**Selected text**
● ● ●

Counties that cannot account for an excess of Sh17 billion owing to irregular spending

At least eight counties cannot account for an excess of  Sh17 billion owing to irregular spending as per latest audit from Auditor General Edward Ouko.

They include Nakuru (11.2 billion), Migori (Sh2 billion), Tana River (Sh1.1 billion), Embu (Sh215 million) Mandera (Sh71.5 million), Murang’a (Sh110 million), Lamu (Sh77.5 million) and Busia (Sh3.4 billion worth of stalled projects.

Members of County Assemblies (MCAs) are implicated in the report, with most accused of blackmailing governors to approve payment of allowances for sessions and sitting held outside their jurisdictions.

In Embu, the auditor’s query focuses on millions of shillings spent on irregular payment of allowances during foreign trips.

● ● ●

[Saved entries]
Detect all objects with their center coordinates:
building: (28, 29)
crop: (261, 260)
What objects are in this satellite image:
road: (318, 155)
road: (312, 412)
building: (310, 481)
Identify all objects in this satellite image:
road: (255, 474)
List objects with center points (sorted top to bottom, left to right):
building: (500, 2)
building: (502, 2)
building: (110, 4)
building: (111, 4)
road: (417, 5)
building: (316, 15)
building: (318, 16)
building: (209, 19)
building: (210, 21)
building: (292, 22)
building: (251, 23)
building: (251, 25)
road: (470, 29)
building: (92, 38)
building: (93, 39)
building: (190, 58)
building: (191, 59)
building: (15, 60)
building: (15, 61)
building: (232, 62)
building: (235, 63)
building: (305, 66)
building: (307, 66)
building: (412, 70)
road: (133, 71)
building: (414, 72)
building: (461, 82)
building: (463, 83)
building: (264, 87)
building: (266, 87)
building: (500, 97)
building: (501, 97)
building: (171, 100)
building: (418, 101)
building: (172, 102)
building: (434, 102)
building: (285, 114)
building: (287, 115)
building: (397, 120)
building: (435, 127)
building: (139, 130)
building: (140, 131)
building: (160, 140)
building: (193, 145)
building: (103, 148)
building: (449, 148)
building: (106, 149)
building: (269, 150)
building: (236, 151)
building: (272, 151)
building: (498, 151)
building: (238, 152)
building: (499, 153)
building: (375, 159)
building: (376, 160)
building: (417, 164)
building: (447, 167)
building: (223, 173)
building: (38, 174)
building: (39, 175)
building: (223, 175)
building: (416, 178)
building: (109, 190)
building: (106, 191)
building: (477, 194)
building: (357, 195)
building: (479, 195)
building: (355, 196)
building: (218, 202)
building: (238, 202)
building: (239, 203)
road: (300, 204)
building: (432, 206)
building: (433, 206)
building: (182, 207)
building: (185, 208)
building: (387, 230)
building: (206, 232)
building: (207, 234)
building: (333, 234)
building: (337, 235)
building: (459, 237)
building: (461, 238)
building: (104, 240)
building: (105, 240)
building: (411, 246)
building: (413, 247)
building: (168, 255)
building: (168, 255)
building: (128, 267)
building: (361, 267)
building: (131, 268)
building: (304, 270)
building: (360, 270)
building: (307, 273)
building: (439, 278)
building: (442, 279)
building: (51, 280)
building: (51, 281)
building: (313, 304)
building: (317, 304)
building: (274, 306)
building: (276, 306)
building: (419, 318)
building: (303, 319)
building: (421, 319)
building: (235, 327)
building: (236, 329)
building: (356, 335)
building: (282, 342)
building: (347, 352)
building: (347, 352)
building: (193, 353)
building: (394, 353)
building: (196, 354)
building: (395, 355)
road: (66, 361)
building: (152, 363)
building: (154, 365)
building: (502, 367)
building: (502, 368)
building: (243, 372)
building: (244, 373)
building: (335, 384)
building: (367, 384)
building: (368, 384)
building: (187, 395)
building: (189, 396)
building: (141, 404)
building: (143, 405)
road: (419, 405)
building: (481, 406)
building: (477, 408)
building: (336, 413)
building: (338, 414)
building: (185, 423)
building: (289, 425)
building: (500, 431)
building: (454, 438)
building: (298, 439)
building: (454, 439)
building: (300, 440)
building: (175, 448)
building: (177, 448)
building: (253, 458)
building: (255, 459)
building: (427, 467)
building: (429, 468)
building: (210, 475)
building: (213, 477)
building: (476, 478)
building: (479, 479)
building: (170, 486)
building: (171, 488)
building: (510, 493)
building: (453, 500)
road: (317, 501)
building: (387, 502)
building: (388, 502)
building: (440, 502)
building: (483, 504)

● ● ●

**Job 1**
Can you change the records, starting at their first line and ending at the line containing "building: (209, 19)", by putting "street" in place of "road" and leaving everything else as it is?
**Job 2**
Could you carry on the county audit report from the point where it stops?
The county audit report and the records are separate, unrelated material.

**Task answer 1**
Detect all objects with their center coordinates:
building: (28, 29)
crop: (261, 260)
What objects are in this satellite image:
street: (318, 155)
street: (312, 412)
building: (310, 481)
Identify all objects in this satellite image:
street: (255, 474)
List objects with center points (sorted top to bottom, left to right):
building: (500, 2)
building: (502, 2)
building: (110, 4)
building: (111, 4)
street: (417, 5)
building: (316, 15)
building: (318, 16)
building: (209, 19)

**Task answer 2**
In one instance, 53 people from both the county Executive and Assembly received imprests of Sh14 million to attend a seven-day county budget process course, induction and benchmarking in Tanzania.

“The supporting documents including copies of stamped passports, work tickets/boarding passes, signed attendance list and certificates of attendance were not made available for audit. No explanation was given as to why the county Executive facilitated the MCAs who were supposed to be catered for by Assembly. In addition, it was not clear why the induction was held in Arusha yet it would have happened in Embu,” the report reads in part.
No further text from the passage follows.